START THE DATA

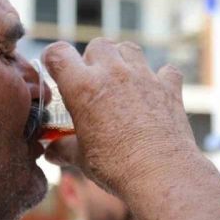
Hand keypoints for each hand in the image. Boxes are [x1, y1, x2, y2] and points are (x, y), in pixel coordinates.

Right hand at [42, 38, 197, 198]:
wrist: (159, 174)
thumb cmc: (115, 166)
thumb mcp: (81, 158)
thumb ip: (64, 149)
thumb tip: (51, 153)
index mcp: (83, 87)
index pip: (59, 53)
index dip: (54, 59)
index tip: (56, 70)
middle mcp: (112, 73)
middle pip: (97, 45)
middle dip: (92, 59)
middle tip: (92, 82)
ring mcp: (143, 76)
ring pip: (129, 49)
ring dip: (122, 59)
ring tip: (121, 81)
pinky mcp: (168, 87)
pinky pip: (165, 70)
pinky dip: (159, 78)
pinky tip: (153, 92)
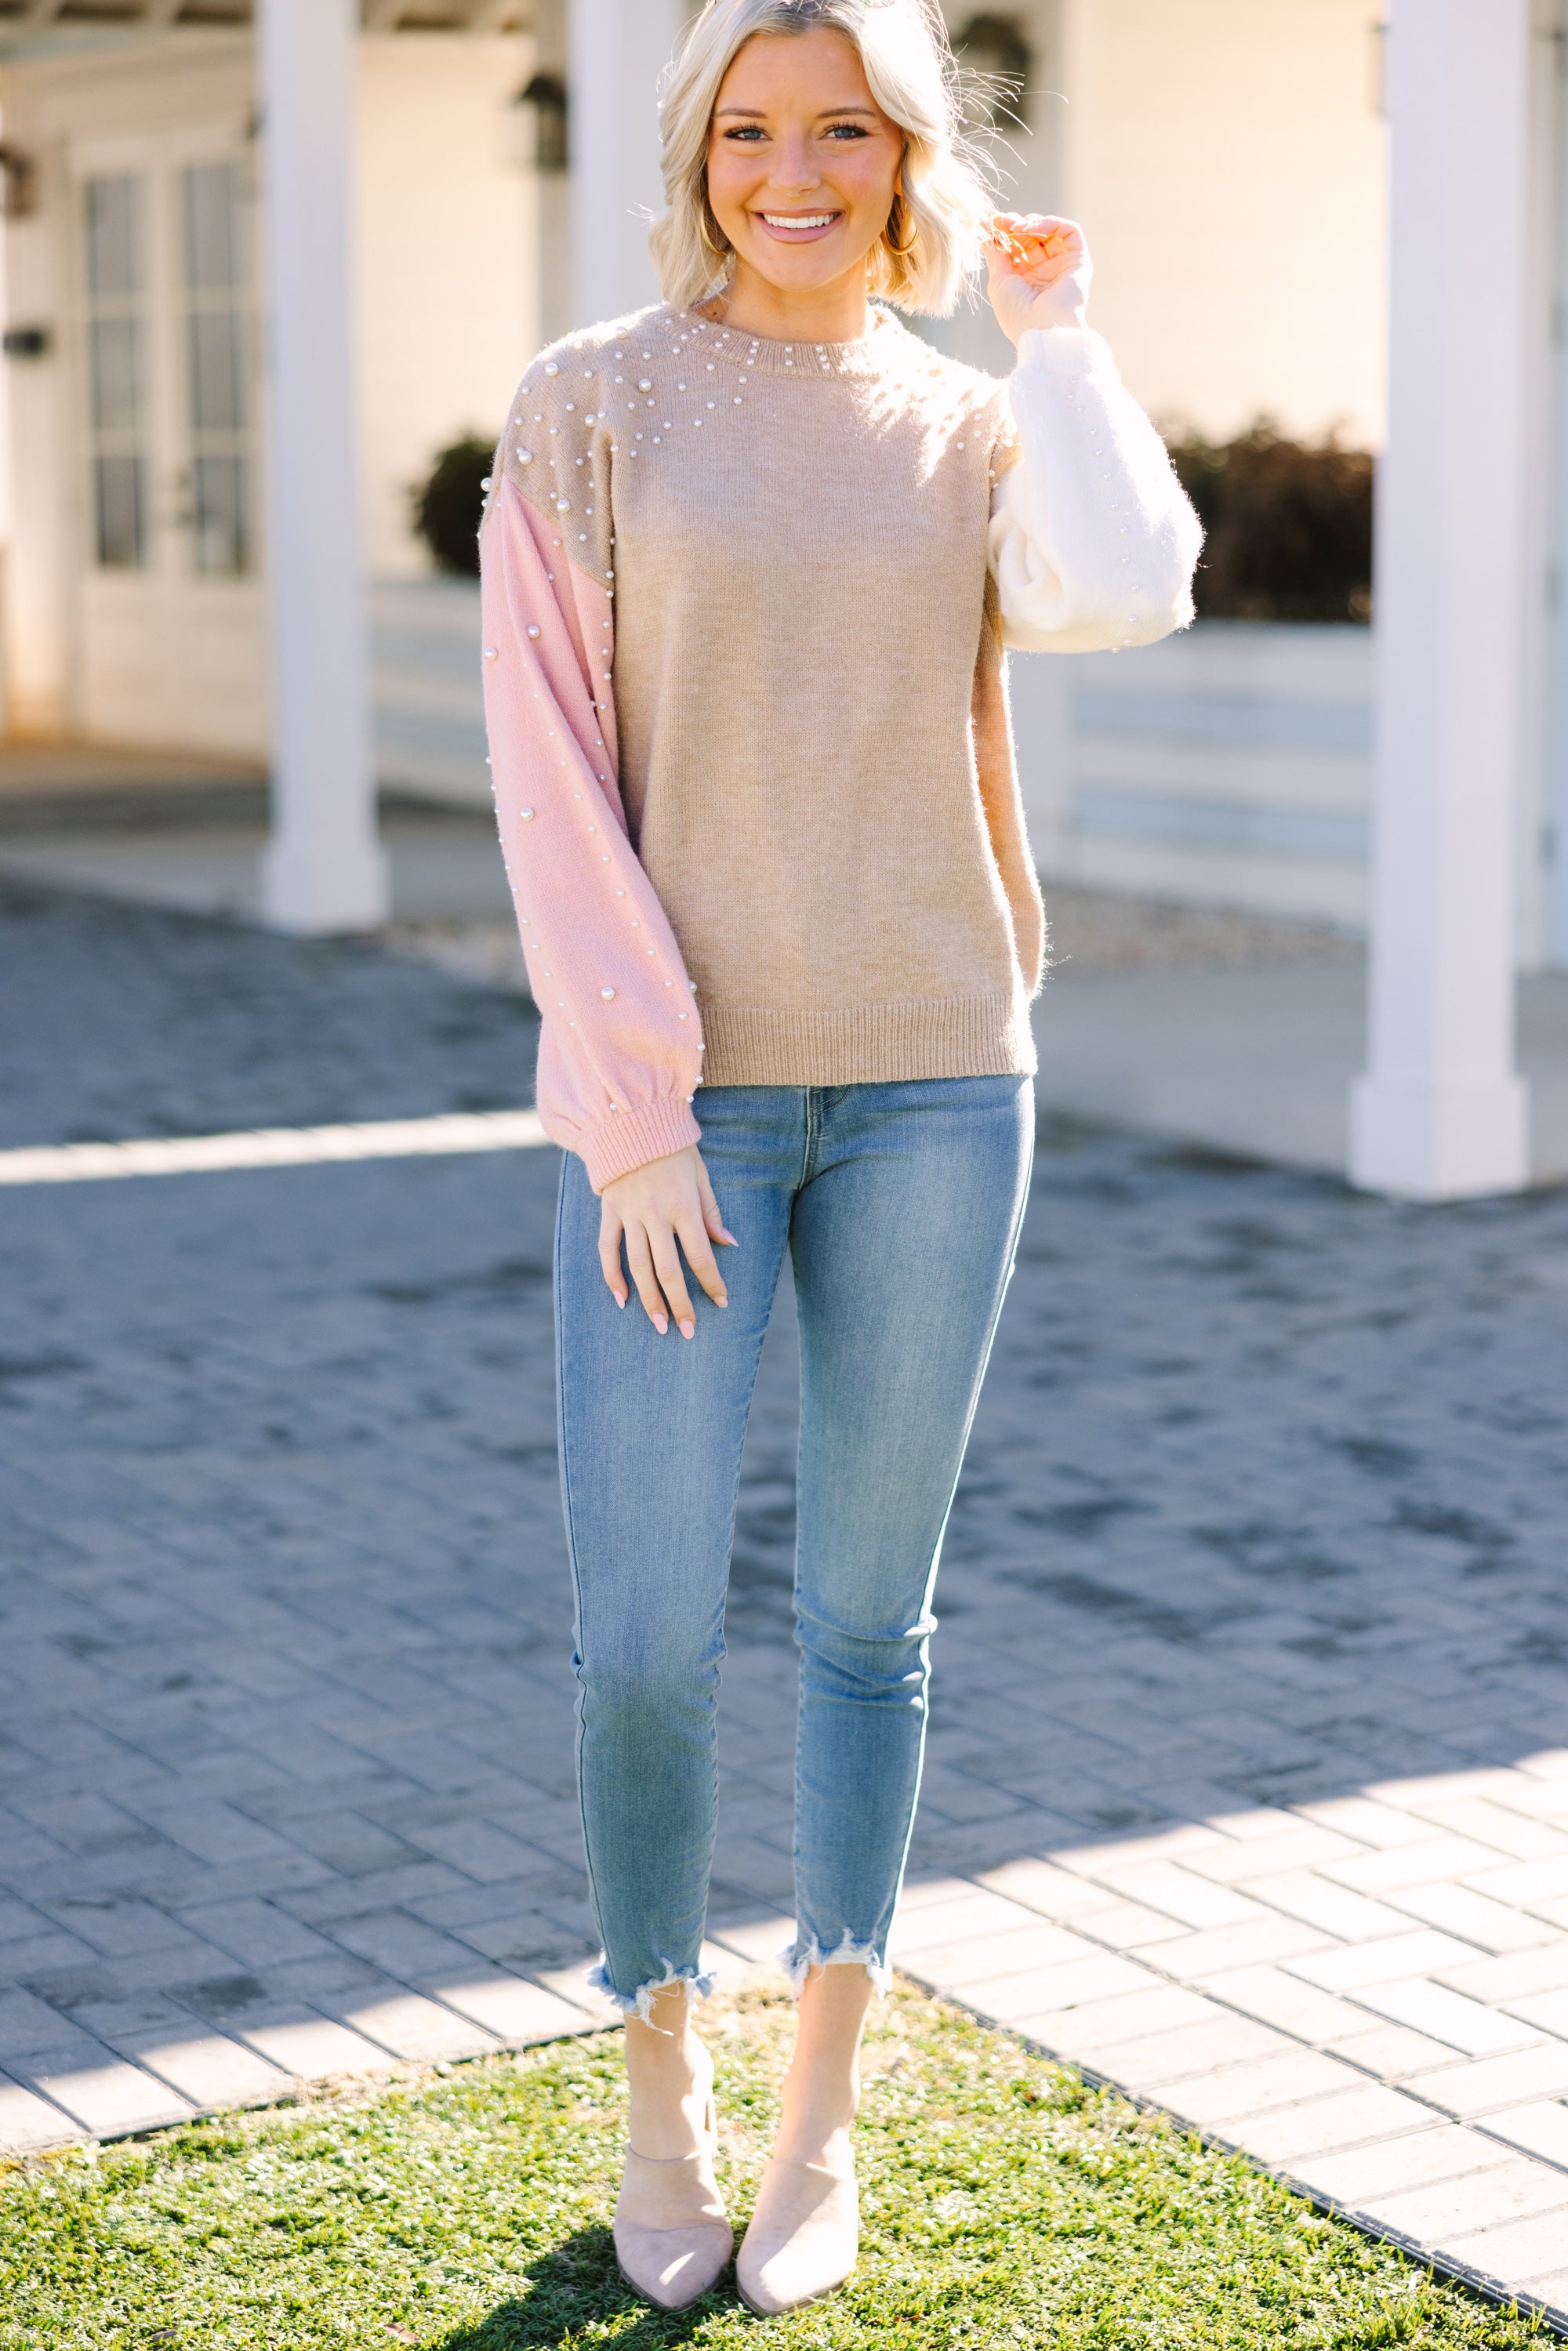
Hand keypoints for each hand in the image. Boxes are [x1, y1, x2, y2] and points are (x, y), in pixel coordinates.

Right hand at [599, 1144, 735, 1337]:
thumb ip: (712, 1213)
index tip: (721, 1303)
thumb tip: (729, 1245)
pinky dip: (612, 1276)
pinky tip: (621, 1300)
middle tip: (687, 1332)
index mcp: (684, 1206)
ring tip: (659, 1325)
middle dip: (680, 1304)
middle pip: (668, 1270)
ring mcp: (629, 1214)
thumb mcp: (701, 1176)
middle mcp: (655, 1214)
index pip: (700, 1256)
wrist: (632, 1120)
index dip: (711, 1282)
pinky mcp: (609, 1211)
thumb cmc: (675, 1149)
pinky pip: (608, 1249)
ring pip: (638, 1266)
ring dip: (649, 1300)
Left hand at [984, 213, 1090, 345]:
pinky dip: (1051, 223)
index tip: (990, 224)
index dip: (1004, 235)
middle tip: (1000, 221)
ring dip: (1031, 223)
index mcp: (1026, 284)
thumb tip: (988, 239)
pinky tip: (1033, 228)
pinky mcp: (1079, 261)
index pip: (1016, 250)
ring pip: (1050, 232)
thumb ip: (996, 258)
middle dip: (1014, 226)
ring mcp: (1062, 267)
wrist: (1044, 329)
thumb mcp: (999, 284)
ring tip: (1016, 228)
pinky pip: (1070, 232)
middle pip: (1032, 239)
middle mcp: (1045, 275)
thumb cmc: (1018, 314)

END THE DATA
START THE DATA

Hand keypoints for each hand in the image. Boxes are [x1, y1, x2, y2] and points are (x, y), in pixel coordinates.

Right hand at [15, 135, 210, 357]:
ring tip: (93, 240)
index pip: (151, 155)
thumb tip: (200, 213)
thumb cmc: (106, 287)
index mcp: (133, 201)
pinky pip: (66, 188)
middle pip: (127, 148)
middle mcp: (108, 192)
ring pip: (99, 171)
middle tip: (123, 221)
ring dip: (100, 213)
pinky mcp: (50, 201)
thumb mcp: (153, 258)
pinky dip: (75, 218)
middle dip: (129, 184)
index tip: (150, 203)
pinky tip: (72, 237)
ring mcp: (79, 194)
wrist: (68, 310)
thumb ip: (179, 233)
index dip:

END THE DATA

** PROBLEM REQUIREMENTS **
Return only the stretch above from the line containing "index mcp: (83, 87)" through the line containing "thumb cmc: (1018, 314)", word for word and without pictures.

** SOLUTION TO THIS PROBLEM **
index mcp: (83, 87)
index pip: (59, 53)
index dip: (54, 59)
index tip: (56, 70)
middle mcp: (112, 73)
middle pip: (97, 45)
middle dip: (92, 59)
middle tip: (92, 82)
ring mcp: (143, 76)
ring pip: (129, 49)
ring dip: (122, 59)
ring tip: (121, 81)
pinky mcp: (168, 87)
pinky pip: (165, 70)
pinky dip: (159, 78)
pinky tip: (153, 92)
Hand keypoints for each hand in the image. Boxes are [x1, y1, x2, y2] and points are (x, y), in pixel coordinates.

Right hand at [599, 1144, 735, 1337]:
thumb ip: (712, 1213)
index tip: (721, 1303)
thumb tip: (729, 1245)
pinky dip: (612, 1276)
pinky tip: (621, 1300)
middle tip: (687, 1332)
index mcp: (684, 1206)
ring tip: (659, 1325)
middle dip: (680, 1304)
middle pip: (668, 1270)
ring mcp: (629, 1214)
thumb mcp: (701, 1176)
middle mcp: (655, 1214)
index pip: (700, 1256)
wrist: (632, 1120)
index dip: (711, 1282)
pinky mcp: (609, 1211)
thumb cmc: (675, 1149)
pinky pip: (608, 1249)
ring pip: (638, 1266)
ring dip: (649, 1300)
Left hand at [984, 213, 1090, 345]:
pinky dip: (1051, 223)
index tip: (990, 224)
index dip: (1004, 235)
middle tip: (1000, 221)
ring dip: (1031, 223)
index mcp: (1026, 284)
thumb tip: (988, 239)
pinky tip: (1033, 228)
pinky mcp: (1079, 261)
index pip: (1016, 250)
ring pip: (1050, 232)
thumb ip: (996, 258)
middle dip: (1014, 226)
ring mcp: (1062, 267)
wrist: (1044, 329)
thumb mcp: (999, 284)
ring tip: (1016, 228)
pinky pip: (1070, 232)
middle pip: (1032, 239)
middle mcp: (1045, 275)
thumb cmc: (1018, 314)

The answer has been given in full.